= Requirement a =
Please output the rows verbatim, everything from the start of the rows down to the line containing "Grandpa Russell may have ushered in a great", both ends included.

= Supplied passage =
————————

Entry point: isvtest/src/isvtest/main.py.

run_validations_via_pytest() is the bridge isvctl calls. It transforms validation configs to pytest format, runs native pytest, and returns rich in-memory results (category, message) alongside the exit code.

  • core/validation.py - BaseValidation abstract class
  • core/discovery.py - finds BaseValidation subclasses and ReFrame tests
  • core/runners.py - LocalRunner, SlurmRunner, ...
  • core/{k8s,slurm,nvidia,ngc,workload}.py - domain helpers

Validation classes live in isvtest/src/isvtest/validations/ grouped by domain (generic.py, cluster.py, instance.py, network.py, iam.py, security.py, host.py, k8s_*.py, slurm_*.py, bm_*.py). Each subclass is auto-discovered. Filtering labels live on the YAML wiring (labels: [...] per check in the suite/ provider configs), not on the class; the catalog, pytest marks, isvctl docs, and the orchestrator's include/exclude-label filtering all read them from there.

————————

= Provided information =

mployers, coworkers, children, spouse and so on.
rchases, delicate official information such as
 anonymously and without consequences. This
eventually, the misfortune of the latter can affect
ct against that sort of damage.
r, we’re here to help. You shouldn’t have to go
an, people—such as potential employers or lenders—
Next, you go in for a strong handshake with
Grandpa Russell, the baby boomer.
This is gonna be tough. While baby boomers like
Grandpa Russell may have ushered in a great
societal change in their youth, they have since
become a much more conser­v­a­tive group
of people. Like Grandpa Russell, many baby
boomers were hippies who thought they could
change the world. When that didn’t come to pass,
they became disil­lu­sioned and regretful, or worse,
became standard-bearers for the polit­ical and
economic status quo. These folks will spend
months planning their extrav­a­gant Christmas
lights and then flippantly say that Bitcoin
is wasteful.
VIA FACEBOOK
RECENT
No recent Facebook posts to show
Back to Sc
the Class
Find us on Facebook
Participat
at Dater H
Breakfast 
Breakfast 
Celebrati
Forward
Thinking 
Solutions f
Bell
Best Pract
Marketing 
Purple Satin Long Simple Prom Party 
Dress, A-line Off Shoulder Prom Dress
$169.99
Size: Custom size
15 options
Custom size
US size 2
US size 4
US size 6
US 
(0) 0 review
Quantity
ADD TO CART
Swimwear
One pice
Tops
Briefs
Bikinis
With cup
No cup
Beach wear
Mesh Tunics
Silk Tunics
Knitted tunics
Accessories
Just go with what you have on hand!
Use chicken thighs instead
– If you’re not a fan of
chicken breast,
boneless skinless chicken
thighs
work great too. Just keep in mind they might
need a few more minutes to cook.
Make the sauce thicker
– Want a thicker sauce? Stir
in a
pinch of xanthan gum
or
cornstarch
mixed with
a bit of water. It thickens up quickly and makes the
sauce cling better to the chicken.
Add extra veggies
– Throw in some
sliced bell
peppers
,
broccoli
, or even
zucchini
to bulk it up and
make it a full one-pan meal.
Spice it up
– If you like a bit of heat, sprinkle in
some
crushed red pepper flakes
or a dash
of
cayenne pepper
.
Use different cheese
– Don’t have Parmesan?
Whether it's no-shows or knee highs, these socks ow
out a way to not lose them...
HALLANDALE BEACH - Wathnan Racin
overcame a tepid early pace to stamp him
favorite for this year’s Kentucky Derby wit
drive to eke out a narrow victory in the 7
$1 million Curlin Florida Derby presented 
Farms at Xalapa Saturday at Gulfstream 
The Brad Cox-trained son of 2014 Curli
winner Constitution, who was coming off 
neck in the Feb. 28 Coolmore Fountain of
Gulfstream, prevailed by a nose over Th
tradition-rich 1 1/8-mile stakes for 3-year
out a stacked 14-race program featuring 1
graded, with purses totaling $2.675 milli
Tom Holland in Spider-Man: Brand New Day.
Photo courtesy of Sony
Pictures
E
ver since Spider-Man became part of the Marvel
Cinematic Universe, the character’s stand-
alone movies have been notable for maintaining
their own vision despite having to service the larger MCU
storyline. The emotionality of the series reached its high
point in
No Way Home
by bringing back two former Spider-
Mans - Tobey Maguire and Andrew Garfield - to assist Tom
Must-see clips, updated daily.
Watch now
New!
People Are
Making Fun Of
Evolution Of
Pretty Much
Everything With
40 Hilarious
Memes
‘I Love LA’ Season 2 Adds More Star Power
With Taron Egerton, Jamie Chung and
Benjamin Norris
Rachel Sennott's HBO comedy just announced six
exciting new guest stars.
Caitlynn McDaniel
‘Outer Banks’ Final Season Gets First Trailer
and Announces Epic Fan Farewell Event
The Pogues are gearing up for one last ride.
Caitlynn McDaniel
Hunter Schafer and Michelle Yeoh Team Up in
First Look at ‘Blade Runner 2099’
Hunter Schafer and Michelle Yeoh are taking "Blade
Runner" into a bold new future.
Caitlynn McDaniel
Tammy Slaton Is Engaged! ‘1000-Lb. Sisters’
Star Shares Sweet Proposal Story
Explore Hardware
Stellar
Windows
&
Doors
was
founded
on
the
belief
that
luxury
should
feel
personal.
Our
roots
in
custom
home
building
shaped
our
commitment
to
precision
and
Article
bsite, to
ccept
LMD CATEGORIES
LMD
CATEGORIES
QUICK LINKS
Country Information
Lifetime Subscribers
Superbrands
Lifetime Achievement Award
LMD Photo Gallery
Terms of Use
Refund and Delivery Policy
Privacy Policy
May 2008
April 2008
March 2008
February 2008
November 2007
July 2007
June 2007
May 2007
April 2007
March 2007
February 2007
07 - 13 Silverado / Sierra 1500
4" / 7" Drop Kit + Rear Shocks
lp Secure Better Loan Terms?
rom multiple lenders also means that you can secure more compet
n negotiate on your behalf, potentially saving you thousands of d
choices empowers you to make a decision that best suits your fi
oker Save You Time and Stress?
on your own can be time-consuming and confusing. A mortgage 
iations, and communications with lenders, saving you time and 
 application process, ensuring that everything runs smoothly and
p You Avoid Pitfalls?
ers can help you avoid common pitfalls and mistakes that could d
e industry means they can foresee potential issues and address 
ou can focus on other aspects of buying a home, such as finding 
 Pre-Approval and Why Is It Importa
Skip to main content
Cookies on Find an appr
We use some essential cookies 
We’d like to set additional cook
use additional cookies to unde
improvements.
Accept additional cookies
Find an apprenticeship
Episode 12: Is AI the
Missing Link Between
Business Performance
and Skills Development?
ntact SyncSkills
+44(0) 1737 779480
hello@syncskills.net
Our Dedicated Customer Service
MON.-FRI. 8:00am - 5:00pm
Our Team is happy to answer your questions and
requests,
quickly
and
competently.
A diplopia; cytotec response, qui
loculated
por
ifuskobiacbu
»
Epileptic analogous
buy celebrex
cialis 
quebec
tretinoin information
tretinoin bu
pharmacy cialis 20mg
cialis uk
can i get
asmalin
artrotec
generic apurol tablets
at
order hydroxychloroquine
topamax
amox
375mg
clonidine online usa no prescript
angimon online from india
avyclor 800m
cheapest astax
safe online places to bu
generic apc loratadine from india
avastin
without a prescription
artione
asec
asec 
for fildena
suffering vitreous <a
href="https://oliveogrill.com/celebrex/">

————————

= Requirement b =
Decide whether each statement agrees with the isvtest passage, answering yes or no and quoting the deciding words: (i) Filtering labels are set on the validation class itself. (ii) run_validations_via_pytest() returns the exit code. (iii) core/runners.py includes SlurmRunner.

= Task solution a =
mployers, coworkers, children, spouse and so on.
rchases, delicate official information such as
 anonymously and without consequences. This
eventually, the misfortune of the latter can affect
ct against that sort of damage.
r, we’re here to help. You shouldn’t have to go
an, people—such as potential employers or lenders—
Next, you go in for a strong handshake with
Grandpa Russell, the baby boomer.
This is gonna be tough. While baby boomers like
Grandpa Russell may have ushered in a great

= Task solution b =
(i) No: "Filtering labels live on the YAML wiring (labels: [...] per check in the suite/ provider configs), not on the class"
(ii) Yes: "returns rich in-memory results (category, message) alongside the exit code"
(iii) Yes: "core/runners.py - LocalRunner, SlurmRunner, ..."